Henry B. Guppy (British botanist), Chet Baker (American jazz musician), Grand Duchess Maria Vladimironova of Russia, and the late Corey Haim (Canadian actor) – these are the notable people born on my birthday. Okay, so they’re not all notable. We still share a point on our path around the sun that marks another milestone from whence we were born. Birthdays are awesome!
For most people December 23rd is a day for last-minute Christmas shopping, not time for a birthday. My birthday. And yes, I always receive gifts from people for both my birthday and Christmas. Parties are hell to plan – everyone’s busy. A birthday is the one day you’re allowed to bring people together around you. It’s special. It’s all about me!
Birthdays are about passing another year. I would argue that in modern Canada we have all but forgotten the celebrations of life stages and have reduced ourselves to monitoring progress through numbers. Turning 30, 40, or 50 are the dates we choose to have “big ones.” Are these years important life stages? And which life stages deserve celebrating? We kind of celebrate getting our licence or drinking legally. We definitely celebrate having children or getting married. But when did I celebrate becoming a man? When do we celebrate nature? We no longer celebrate the changing of the seasons, nor the harvest of our labours. When do you celebrate with your community and not just your circle of friends?
Christmas. I’ve long since stopped doing things related to a god, so the idea of a religious holiday isn’t meaningful to me. For me there are no more church services that brought the intergenerational, inter-neighbourhood, inter-class interactions necessary for community. No celebrating something together outside an individual’s life stages. I would say that it’s incredibly celebratory around this time of year – celebrating community. Most people volunteer at Christmas. They give more. People are more likely to sing together around this time. We have rituals. We publicly gather. We talk to strangers. We give gifts. We spread cheer.
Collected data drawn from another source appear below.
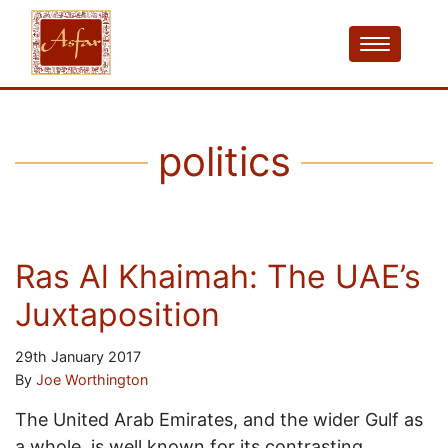
politics
Ras Al Khaimah: The UAE’s
Juxtaposition
29th January 2017
By
Joe Worthington
The United Arab Emirates, and the wider Gulf as
a whole, is well known for its contrasting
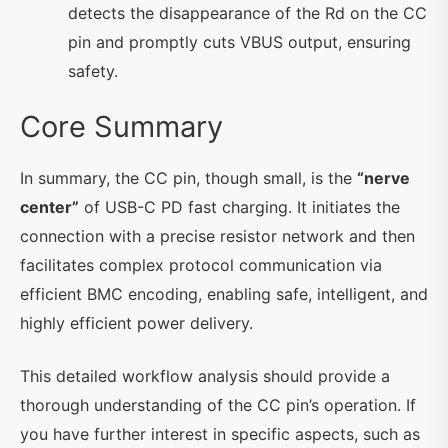
detects the disappearance of the Rd on the CC
pin and promptly cuts VBUS output, ensuring
safety.
Core Summary
In summary, the CC pin, though small, is the
“nerve
center”
of USB-C PD fast charging. It initiates the
connection with a precise resistor network and then
facilitates complex protocol communication via
efficient BMC encoding, enabling safe, intelligent, and
highly efficient power delivery.
This detailed workflow analysis should provide a
thorough understanding of the CC pin’s operation. If
you have further interest in specific aspects, such as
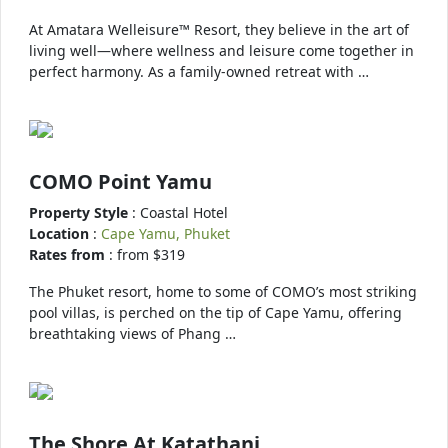
At Amatara Welleisure™ Resort, they believe in the art of
living well—where wellness and leisure come together in
perfect harmony. As a family-owned retreat with …
COMO Point Yamu
Property Style
: Coastal Hotel
Location
:
Cape Yamu, Phuket
Rates from
: from $319
The Phuket resort, home to some of COMO’s most striking
pool villas, is perched on the tip of Cape Yamu, offering
breathtaking views of Phang …
The Shore At Katathani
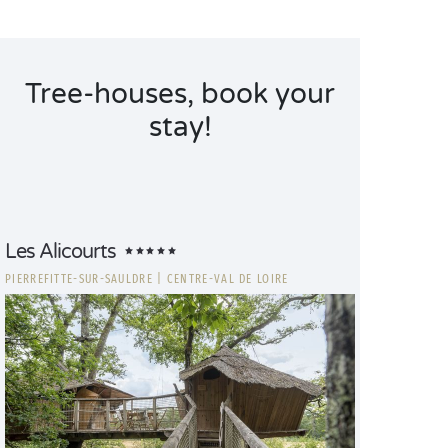
Tree-houses, book your
stay!
Les Alicourts
PIERREFITTE-SUR-SAULDRE
|
CENTRE-VAL DE LOIRE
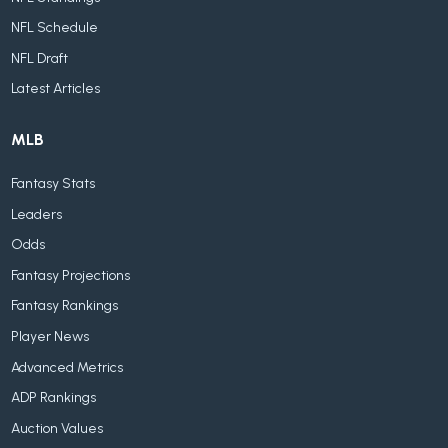
NFL Schedule
NFL Draft
Latest Articles
MLB
Fantasy Stats
Leaders
Odds
Fantasy Projections
Fantasy Rankings
Player News
Advanced Metrics
ADP Rankings
Auction Values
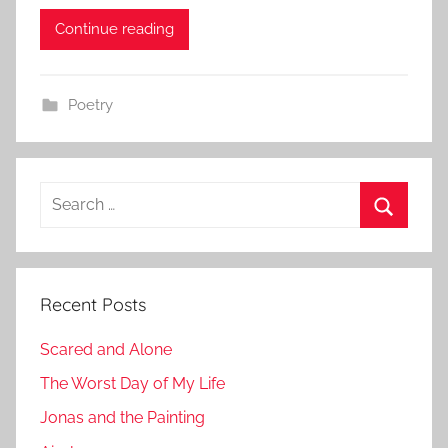
m
Continue reading
i
n
Poetry
Search
for:
Search
Recent Posts
Scared and Alone
The Worst Day of My Life
Jonas and the Painting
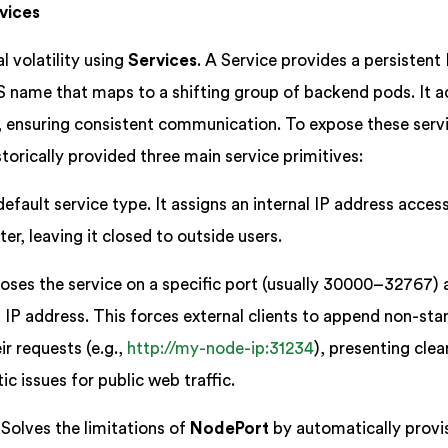
vices
l volatility using
Services
. A Service provides a persistent 
 name that maps to a shifting group of backend pods. It a
er, ensuring consistent communication. To expose these serv
storically provided three main service primitives:
efault service type. It assigns an internal IP address acces
ter, leaving it closed to outside users.
ses the service on a specific port (usually 30000–32767) 
 IP address. This forces external clients to append non-st
r requests (e.g.,
http://my-node-ip:31234
), presenting clea
ic issues for public web traffic.
Solves the limitations of
NodePort
by automatically provi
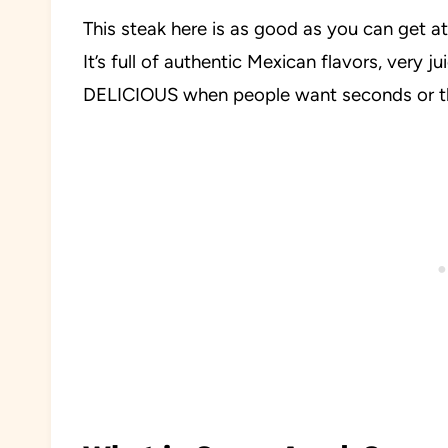
This steak here is as good as you can get at 
It’s full of authentic Mexican flavors, very j
DELICIOUS when people want seconds or thi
Sure, there’s the commercialization. I saw Charlie Brown Christmas. And yes, the malls are (more) disgusting with sales and buying crap we don’t need. Hell, I was just complaining about getting enough gifts a minute ago. I get that Christmas feeds one sick side of our community with the healthy side. Consuming with togetherness. It’s economic synergy. But it’s celebrating nonetheless. And if you have a birthday like mine, you give in to having a day about everyone more than having a day about yourself.